Think back a couple of years ago.
Back then in our pre-pandemic world, demand for skills like tech – a specialty with double-digit turnover – had everyone worried about shortages, inciting an all-in approach to retention. Nobody wanted to lose valuable people to a competitor. An arms race of benefits ensued.
Flash forward to today and there’s a new retention problem, one that should be raising the same alarm bells. A full third of the workforce is affected, many in business-critical roles, all potentially exiting for competing jobs. The catch is that this time the competitor may not be a rival company, but rather the employee’s family at home.
The group is working parents. And it’s shaping up to be the biggest talent challenge of the coming era. After a decade of forward momentum – especially for women who were just starting to see the rewards and possibilities of families and careers – the pandemic has shifted progress dramatically in reverse, threatening a mass exodus of important employees as they struggle to manage jobs without school or child care. These people have skills and knowledge. They work in every industry, from healthcare to finance to tech. And in September, CNBC reported that 40% of them had changed their job situation; a quarter reduced hours; 15% quit the workforce completely – more than a third say the exit is for good.
Given all that, you’d think today’s concerns about turnover would generate the same kind of urgency as any other retention problem. But it doesn’t always. Employees who leave for competitors are automatically seen as a company problem. Parents leaving for families can be viewed as a personal problem. Even assessments of the dire situation facing working women – and it is dire – tend to focus on the costs to individual careers. All true. But that kind of turnover has costs – big ones – for employers, too. A third of the workforce isn’t a nameless, faceless swath, but individuals doing jobs you need them to do, and that, in in many cases, they’ve been doing for years. And the costs – in operations, rehiring, and pipeline gaps – are the same whether people are leaving for a new job or to take care of their family at home.
That makes it a business problem requiring a page from any employee-retention playbook.
Know what your target audience is looking for. When tech companies realized work/life balance was a tech employee priority, they answered with relevant benefits. The same should apply here. Today’s flight risks require family support, plain and simple – answers to how to take care of children who don’t have school or child care.
Be aware of what competitors are offering. Less than half of that 40% that changed job situations quit working; where did the rest go? Probably to competitors who knew what their audience needed. The market might be tough for job seekers right now, but there will always be opportunities for great employees. And many are considering their options.

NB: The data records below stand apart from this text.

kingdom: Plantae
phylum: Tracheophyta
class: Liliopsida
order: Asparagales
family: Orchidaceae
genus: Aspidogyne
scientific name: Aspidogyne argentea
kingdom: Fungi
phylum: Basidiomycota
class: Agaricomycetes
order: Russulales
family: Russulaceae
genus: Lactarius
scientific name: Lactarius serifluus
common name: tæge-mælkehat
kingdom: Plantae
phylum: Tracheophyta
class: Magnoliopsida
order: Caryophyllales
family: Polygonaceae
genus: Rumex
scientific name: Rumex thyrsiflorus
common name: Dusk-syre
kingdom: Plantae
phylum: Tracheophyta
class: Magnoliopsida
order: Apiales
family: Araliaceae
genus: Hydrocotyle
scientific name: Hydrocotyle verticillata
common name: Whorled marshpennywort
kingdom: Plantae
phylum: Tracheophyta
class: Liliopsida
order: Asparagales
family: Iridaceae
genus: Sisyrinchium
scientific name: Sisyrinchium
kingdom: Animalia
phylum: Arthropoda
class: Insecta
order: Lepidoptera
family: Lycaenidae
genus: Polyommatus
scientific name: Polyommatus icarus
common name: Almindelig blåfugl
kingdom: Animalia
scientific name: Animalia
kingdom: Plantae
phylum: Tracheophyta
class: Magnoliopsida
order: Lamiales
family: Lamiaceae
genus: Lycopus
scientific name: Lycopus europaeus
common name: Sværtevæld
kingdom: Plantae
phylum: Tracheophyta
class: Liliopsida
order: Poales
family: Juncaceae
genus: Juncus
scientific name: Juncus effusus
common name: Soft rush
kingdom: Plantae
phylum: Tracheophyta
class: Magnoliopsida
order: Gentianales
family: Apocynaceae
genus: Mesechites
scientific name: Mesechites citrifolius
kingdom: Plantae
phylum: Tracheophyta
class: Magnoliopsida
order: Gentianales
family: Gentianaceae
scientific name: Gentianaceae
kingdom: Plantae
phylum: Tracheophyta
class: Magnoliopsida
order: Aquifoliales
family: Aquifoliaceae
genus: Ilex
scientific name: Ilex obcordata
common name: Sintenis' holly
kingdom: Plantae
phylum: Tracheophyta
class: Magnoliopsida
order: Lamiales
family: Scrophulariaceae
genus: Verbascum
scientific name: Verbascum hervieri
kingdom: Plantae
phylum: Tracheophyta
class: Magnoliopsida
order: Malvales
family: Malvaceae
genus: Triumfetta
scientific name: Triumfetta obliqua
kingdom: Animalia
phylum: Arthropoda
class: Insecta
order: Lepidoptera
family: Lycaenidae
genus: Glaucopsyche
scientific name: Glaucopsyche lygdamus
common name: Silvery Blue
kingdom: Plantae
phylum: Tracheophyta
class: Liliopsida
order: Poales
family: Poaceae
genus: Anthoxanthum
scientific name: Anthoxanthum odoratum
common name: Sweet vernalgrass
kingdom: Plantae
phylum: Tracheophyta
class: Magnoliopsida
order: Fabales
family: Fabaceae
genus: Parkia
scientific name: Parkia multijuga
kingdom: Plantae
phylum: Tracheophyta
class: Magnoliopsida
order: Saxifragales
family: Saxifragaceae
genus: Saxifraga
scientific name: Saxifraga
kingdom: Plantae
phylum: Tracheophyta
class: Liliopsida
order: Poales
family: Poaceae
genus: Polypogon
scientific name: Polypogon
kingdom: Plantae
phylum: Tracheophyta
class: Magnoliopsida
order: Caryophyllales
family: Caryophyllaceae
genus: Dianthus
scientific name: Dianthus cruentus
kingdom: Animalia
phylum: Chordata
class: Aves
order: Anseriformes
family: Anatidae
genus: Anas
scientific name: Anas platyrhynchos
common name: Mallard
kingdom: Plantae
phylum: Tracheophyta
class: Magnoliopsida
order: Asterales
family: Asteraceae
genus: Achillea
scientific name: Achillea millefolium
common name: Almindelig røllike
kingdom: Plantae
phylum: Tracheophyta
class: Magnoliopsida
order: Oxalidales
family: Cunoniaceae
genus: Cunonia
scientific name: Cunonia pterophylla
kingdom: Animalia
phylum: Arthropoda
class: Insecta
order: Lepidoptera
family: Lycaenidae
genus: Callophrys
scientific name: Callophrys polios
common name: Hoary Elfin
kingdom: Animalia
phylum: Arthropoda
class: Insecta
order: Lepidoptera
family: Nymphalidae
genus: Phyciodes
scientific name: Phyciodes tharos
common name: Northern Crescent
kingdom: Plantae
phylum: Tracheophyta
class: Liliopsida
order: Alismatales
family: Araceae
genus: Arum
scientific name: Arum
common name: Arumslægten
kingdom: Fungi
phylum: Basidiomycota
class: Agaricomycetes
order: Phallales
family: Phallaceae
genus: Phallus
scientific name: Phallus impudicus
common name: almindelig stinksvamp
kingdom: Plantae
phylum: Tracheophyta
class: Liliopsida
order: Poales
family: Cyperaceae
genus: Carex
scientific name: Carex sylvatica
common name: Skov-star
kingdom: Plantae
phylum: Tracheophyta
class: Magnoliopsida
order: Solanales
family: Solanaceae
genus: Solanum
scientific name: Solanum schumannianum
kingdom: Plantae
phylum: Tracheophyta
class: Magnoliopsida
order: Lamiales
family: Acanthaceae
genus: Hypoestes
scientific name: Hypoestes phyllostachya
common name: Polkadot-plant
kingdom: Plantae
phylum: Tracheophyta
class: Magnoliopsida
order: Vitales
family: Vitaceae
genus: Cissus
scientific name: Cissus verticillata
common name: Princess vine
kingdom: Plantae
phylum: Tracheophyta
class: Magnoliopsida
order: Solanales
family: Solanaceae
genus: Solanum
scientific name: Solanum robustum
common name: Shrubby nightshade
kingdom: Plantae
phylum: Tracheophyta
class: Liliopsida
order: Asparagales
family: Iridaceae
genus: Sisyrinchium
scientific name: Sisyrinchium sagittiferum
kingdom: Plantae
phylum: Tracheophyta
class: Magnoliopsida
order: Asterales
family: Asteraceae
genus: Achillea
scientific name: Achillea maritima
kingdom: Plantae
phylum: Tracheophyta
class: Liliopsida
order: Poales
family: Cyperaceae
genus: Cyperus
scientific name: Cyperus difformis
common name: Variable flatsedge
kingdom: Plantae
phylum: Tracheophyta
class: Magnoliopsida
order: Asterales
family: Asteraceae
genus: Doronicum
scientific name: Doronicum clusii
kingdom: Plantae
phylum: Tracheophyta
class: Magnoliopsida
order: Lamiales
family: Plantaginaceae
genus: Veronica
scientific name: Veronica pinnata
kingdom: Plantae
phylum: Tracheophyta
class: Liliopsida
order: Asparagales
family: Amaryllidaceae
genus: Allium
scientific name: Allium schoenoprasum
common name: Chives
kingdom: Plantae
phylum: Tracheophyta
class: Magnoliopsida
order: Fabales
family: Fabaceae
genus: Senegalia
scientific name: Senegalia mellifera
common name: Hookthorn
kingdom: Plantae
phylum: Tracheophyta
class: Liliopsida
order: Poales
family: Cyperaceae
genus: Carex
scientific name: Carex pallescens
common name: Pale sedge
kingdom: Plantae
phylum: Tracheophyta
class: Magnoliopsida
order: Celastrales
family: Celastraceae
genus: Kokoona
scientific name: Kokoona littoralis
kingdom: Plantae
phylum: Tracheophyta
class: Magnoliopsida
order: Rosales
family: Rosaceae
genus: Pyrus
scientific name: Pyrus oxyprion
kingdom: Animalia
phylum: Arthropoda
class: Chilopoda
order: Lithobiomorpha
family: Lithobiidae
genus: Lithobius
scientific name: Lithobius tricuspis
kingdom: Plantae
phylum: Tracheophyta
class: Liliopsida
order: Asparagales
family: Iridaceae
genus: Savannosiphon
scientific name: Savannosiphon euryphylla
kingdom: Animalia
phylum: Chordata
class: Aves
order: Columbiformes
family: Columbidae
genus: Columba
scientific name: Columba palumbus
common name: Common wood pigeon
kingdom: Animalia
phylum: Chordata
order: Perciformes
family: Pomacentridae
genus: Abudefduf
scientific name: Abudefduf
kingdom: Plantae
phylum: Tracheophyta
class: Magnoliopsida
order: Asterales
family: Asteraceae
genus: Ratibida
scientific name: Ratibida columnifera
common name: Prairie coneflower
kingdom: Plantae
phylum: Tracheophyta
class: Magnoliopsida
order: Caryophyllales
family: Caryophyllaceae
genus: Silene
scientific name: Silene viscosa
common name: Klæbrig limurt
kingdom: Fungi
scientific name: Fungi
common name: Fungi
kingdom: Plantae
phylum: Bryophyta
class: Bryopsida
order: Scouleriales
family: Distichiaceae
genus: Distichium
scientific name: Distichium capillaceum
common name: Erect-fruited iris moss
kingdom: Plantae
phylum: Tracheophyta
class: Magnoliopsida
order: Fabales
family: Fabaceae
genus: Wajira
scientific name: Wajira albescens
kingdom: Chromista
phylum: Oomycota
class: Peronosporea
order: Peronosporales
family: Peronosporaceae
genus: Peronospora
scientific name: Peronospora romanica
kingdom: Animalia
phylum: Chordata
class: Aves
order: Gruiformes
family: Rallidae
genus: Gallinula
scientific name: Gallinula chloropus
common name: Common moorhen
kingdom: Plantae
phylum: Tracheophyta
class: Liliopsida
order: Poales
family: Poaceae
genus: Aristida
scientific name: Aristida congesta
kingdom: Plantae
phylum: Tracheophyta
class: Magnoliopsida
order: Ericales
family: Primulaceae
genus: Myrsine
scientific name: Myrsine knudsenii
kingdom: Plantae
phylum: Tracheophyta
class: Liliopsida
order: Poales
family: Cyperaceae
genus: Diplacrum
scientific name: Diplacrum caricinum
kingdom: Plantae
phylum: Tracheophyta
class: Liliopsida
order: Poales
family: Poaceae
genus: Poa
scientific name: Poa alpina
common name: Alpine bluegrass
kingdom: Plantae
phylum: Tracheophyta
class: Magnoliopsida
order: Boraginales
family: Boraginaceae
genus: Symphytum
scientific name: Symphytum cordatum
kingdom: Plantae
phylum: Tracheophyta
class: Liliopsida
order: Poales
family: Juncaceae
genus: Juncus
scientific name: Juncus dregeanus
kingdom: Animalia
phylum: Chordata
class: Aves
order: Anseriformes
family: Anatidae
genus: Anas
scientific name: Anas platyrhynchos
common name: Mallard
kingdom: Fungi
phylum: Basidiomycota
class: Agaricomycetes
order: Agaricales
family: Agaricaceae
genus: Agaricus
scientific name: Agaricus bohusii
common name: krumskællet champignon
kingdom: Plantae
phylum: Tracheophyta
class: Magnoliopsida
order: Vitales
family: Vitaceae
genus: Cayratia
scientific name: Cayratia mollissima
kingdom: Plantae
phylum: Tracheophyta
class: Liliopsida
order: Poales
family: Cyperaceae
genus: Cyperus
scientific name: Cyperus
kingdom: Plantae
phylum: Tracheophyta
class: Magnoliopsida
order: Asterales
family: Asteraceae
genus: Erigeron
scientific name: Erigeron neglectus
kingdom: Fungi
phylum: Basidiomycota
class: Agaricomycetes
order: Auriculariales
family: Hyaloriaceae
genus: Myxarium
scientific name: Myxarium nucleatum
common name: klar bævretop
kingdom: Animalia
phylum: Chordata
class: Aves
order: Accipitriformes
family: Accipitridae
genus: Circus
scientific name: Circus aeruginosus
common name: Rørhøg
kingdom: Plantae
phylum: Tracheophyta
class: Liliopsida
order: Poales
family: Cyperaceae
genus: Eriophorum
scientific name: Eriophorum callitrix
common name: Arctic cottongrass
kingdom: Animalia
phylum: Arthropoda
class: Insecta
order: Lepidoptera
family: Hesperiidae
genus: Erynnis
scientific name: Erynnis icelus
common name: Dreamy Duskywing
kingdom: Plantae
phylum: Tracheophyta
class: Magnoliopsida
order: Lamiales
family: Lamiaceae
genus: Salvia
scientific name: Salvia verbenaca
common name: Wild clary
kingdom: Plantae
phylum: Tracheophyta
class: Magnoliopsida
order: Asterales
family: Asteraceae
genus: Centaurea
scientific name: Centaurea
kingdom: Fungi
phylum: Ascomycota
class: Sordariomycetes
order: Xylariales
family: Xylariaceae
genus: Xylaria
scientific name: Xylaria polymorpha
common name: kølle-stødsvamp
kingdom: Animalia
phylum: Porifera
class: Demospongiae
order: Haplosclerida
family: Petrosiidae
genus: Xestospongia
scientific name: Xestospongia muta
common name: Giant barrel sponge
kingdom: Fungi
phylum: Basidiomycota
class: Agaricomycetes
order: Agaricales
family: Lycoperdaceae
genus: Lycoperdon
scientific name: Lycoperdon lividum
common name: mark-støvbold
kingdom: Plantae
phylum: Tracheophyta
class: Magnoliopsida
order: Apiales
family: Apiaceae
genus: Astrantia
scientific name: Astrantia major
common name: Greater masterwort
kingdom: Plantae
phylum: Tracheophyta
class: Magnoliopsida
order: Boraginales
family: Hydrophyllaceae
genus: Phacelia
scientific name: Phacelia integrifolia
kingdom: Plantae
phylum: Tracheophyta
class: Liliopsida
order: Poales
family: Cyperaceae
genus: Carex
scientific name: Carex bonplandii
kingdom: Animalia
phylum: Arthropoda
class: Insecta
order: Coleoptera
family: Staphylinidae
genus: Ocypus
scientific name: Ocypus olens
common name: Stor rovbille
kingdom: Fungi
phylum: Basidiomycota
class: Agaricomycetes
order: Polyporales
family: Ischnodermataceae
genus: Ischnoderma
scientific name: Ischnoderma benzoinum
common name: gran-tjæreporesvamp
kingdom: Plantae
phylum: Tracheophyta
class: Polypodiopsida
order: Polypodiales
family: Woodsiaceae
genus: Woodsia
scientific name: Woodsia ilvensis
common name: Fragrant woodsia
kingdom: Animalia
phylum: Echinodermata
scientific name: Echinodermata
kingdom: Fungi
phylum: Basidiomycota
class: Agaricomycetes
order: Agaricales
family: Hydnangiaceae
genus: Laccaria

Make your company look like the right pick long term. Another hallmark of the aforementioned tech recruitment was a focus on careers. As one tech talent exec pointed out, “A top reason employees jump ship is due to the lack of opportunities for advancement and professional development.” That’s even more important now when insecurity about everything from finances to futures has people looking for jobs with some solid ground. People across industries have told us they value career development. Working parents are no different.
Aggressive retention programs do something else: they let people know they’re valued, something that supports retention and productivity. One employee summed up her law firm's support this way: “It makes me want to work my butt off for them.” That kind of message filters throughout a company, and has a long reach.
“Our study focused on working mothers,” wrote an HBR author on retaining working mothers, “but creating a workplace environment that is supportive…extends to all employees.”
That’s something that’s worth fighting for.